Enzyme proteins (my favourite class of protein), like amylase, are very important because they catalyze a lot of the bodies’ biological reactions.

Each protein is unique in its combination of amino acids, but all biologically active protein are made of different combinations of the same 20(or 22) basic amino acids.

Listen to our friend (not really our friend) Jeremy Ying as he tries to help us remember these amino acids.

There are 10 amino acids that our bodies have the ability to make on its own, the other 10 are obtained through the diet. The latter are termed ‘essential’ amino acids. There are simply, amino acids that are required by, but not produced by the organism being considered and thus, it must be obtained from its food.


I hope so, because we’re gonna go a little deeper into proteins.

They’re usually made up of 1 or more polypeptide chains and there are up to 4 different levels of structural organization that can be observed: the primary, secondary, tertiary and quaternary structures.




The primary structure, as seen in the diagram is simply the sequence of α-L-amino acids in a chain of polypeptides. Remember, they are joined together by peptide links.




beta sheet


The secondary structure is formed when the long chain of the primary structure beings to fold and twist.  Hydrogen bond and disulfide linkages get involved here to hold the shapes in place. The α-helix and the β-pleated sheet (diagram above) are common examples of secondary structures of proteins.





The tertiary structure is that 3-D shape formed when secondary structures (α-helices, β-pleated sheets and random coils) refold. In order to hold the tertiary structure in place, ionic bonds, hydrophobic interactions and Van der Waals forces are added to the already present hydrogen bonds and disulfide interactions.




To form the quaternary structure, different polypeptide chains come together and are held together by the same non-covalent interactions and the covalent disulfide bridges that form the tertiary structure.

So, is it true that meat, particularly chicken has a relatively high protein content?
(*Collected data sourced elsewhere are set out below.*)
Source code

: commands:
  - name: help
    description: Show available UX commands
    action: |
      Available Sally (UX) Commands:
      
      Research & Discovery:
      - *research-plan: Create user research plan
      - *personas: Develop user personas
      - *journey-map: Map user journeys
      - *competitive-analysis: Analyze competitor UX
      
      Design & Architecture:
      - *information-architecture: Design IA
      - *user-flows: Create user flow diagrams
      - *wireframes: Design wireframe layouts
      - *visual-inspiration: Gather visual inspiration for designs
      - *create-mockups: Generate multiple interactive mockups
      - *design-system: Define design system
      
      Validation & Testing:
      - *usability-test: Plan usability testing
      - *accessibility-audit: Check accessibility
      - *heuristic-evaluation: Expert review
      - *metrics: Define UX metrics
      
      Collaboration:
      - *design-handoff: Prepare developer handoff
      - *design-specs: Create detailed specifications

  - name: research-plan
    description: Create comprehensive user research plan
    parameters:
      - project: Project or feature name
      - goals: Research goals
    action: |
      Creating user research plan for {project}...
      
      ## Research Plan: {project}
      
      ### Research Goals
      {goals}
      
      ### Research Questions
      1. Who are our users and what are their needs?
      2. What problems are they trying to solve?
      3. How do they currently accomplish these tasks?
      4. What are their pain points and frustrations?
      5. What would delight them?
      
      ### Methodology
Yes.  And is it true that protein is necessary for good muscle growth? Definitely.

But as my granny always say… “Too much ah one ting, good for nothing!”  And this is so, at least where protein is concerned.

Above is a link to an article that tells of how eating too much protein negatively affects the body.

Now concerning KFC…. Beside the fact that I believe the Colonel’s ‘secret’ ingredient is cocaine(or some derivative thereof), the fat in each oily, over-breaded bite will widen hips, maximize glutes(not in a flattering way) and enlarge your stomach much faster than the protein in there can help with the growth of your biceps my friend.